So much so, the bringing down of the flyover at Lalbaug had everything to do with the Lalbaughcha Raja. It inconvenienced His departure to the Chowpatty for immersion and therefore, it was broken down and a new one which arches a longer span, giving Him better headroom, has been put in place – from Hindmata to the zoo. Officials will deny this but they know the secret.

Lalbaugcha Raja First Look | 30 august 2019

His departure, as is His stay at public places, is noisy, noisy enough to tear one’s eardrums. The most felt presence of the Lord is as he departs; the entire city comes to a halt, all beaches are taken over, and amid the sounds of kettle drums and other percussion drums, he wends his way. No traffic dare try to use the roads. It is his entirely His day.

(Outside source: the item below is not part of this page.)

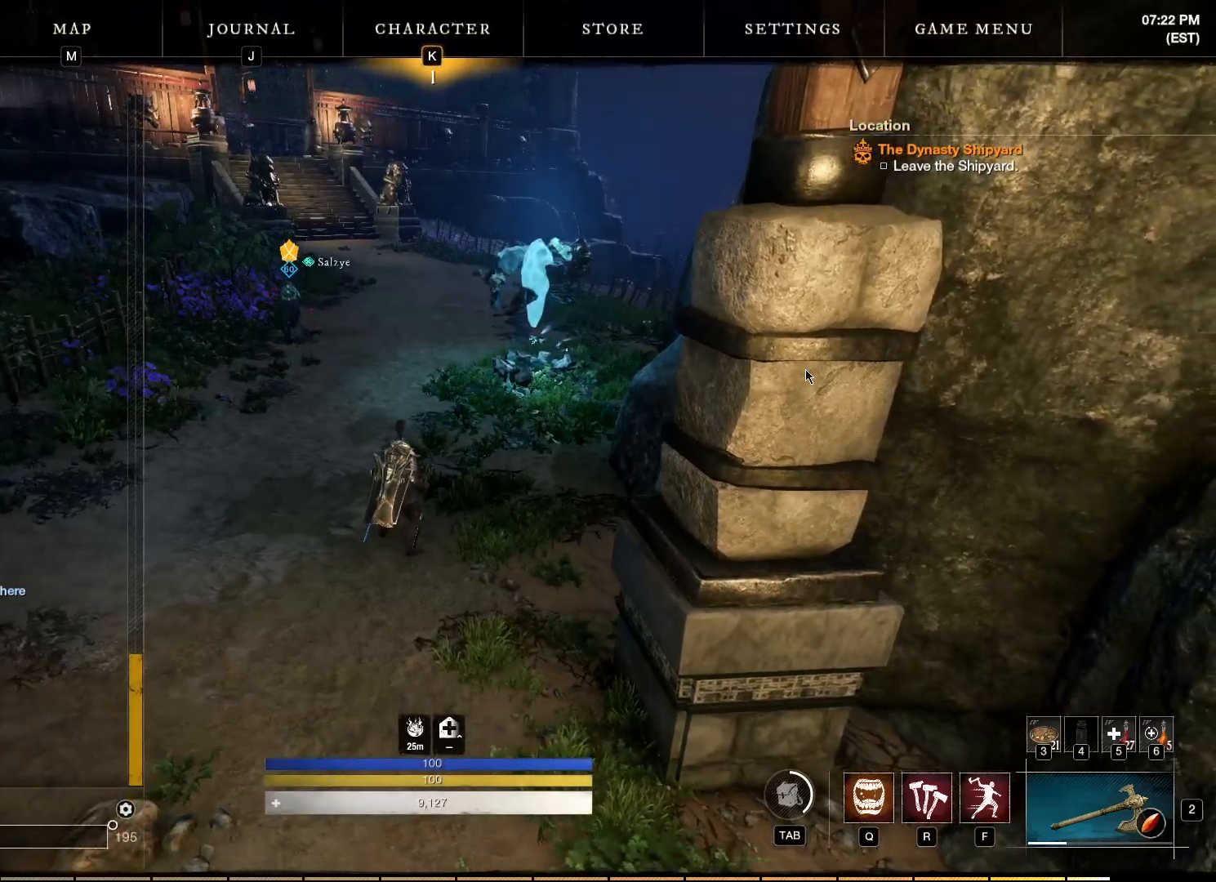
{"keys": [], "mouse": [], "events": [[50, "s", "up"], [317, "s", "down"], [400, "space", "down"], [434, "s", "up"], [500, "space", "up"]]}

But this public worship is not how it all started. Its history is traced to Lokmanya Balgangadhar Tilak, who took the idol out of homes where the deity was quietly worshiped and put them on public platforms in 1892. Mumbai followed only the next year. The credit goes to Keshavji Naik Chawl in Girgaon where He was celebrated much the same way over a century ago. Tilak even visited it that year.

The idol there is not 15-plus feet tall; it is barely two feet. It does not need a truck and a forklift or a crack to move; it is amenable to be easily carried on a palanquin. It is not garish with the invested vulgarity of the past few decades but with panache of the old times. Despite his relatively puny size, He stands different and tall amid the city’s Sarvajanik idols.

The celebrations’ content has changed. It is no longer a platform for gathering people to listen to and participate in discourses on nationalistic, pro-Independence issues which Tilak created. Once India became Independent, it had no such use anymore. But it remained as a tradition but only in its run as an annual event. It has, of course, a political content, but rather the perverse one.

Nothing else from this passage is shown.